++++ EXTRAIT DU TEXTE ++++

Le secret de l’ihsan, c’est de travailler et vivre avec amour. C’est aimer Dieu et vouloir être aimé de Lui. C'est travailler avec son cœur, puis avec ses mains, avec intention et attention. Car les actions en elles-mêmes ne valent rien, si ce n’est par les intentions qui les ont fait naître, et un même geste peut avoir des conséquences et un sens diamétralement opposés selon l’intention et l’attention qui le portent. 

 

 

TEXTE ET CONTEXTE : POUSSE LÀ OÙ DIEU TE PLANTE

Comprendre cela, c’est accepter que les opportunités de rencontrer Dieu sont partout, dans chaque situation que nous rencontrons, aussi banales et simples puissent-elles paraître. Car c’est Dieu qui nous a créés, Dieu qui nous connaît le mieux, et qui sait quel est le contexte précis qui peut nous mener vers la croissance. Il s’agit donc d’apprendre à s’ancrer dans cette connaissance, dans l’Amour Divin et dans l’humilité du serviteur nécessiteux dans un premier temps, puis de lire son contexte pour pouvoir s’y enraciner, y faire pousser des racines profondes et solides mues par l’amour et la confiance en Dieu. 

Nous voyons cela dans la nature même : des arbres parviennent à pousser dans des endroits hostiles faits de roches, sans eau, parfois en pente très raide… Mais l’arbre qui a décidé de pousser ne devient pas victime de son contexte. Plutôt, il le comprend et y répond par le meilleur des textes.

++++ DONNÉES DISPONIBLES ++++

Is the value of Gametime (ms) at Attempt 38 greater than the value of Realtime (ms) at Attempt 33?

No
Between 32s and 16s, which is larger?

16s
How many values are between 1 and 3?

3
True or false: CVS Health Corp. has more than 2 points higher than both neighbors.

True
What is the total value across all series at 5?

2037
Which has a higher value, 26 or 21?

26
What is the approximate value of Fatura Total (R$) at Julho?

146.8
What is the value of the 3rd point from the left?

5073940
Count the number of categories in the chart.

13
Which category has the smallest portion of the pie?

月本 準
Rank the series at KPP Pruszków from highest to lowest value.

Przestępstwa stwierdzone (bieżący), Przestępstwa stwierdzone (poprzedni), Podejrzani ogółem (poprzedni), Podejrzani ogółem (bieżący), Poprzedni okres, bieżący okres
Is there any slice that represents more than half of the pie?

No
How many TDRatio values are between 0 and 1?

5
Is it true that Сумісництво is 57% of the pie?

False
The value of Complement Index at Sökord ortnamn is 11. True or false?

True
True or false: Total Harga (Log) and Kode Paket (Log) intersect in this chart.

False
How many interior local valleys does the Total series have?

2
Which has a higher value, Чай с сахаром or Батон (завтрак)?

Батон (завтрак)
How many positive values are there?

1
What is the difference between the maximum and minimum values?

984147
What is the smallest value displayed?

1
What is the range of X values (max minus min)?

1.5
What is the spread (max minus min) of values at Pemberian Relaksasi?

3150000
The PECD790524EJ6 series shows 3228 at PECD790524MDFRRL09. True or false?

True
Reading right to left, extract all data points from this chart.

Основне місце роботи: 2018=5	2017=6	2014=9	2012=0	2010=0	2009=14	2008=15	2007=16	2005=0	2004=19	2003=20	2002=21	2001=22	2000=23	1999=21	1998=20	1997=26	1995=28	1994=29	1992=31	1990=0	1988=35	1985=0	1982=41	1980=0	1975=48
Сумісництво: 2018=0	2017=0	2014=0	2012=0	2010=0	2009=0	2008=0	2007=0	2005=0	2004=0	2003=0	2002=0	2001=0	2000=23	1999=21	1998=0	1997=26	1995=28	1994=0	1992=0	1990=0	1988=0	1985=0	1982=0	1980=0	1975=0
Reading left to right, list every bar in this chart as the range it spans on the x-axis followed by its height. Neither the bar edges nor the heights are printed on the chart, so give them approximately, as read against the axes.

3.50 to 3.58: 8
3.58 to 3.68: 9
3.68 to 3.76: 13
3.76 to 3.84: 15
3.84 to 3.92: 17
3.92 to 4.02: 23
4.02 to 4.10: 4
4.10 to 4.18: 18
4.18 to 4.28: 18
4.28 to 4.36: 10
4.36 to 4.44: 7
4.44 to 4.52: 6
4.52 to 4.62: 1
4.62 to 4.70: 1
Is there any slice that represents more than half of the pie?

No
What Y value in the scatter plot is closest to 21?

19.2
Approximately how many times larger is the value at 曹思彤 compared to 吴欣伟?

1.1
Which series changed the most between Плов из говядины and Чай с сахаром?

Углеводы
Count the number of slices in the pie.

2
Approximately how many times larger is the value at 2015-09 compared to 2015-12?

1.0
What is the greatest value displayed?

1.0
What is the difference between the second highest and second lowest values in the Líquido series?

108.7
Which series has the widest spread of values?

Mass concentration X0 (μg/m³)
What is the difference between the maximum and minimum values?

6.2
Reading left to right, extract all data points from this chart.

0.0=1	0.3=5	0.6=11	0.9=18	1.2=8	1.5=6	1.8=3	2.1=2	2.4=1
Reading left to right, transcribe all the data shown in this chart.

++++

_EXERCICES:_
- a) D'après l'extrait sur l'ihsan, avec quoi faut-il travailler avant de travailler avec ses mains ?
- b) Recopiez l'extrait sur l'ihsan, tout le passage de "Comprendre cela, c’est" jusqu'à "confiance en Dieu.", en mettant "occasions" à la place de "opportunités".

_RÉPONSES AUX EXERCICES:_
- a) Avec son cœur.

- b)
Comprendre cela, c’est accepter que les occasions de rencontrer Dieu sont partout, dans chaque situation que nous rencontrons, aussi banales et simples puissent-elles paraître. Car c’est Dieu qui nous a créés, Dieu qui nous connaît le mieux, et qui sait quel est le contexte précis qui peut nous mener vers la croissance. Il s’agit donc d’apprendre à s’ancrer dans cette connaissance, dans l’Amour Divin et dans l’humilité du serviteur nécessiteux dans un premier temps, puis de lire son contexte pour pouvoir s’y enraciner, y faire pousser des racines profondes et solides mues par l’amour et la confiance en Dieu.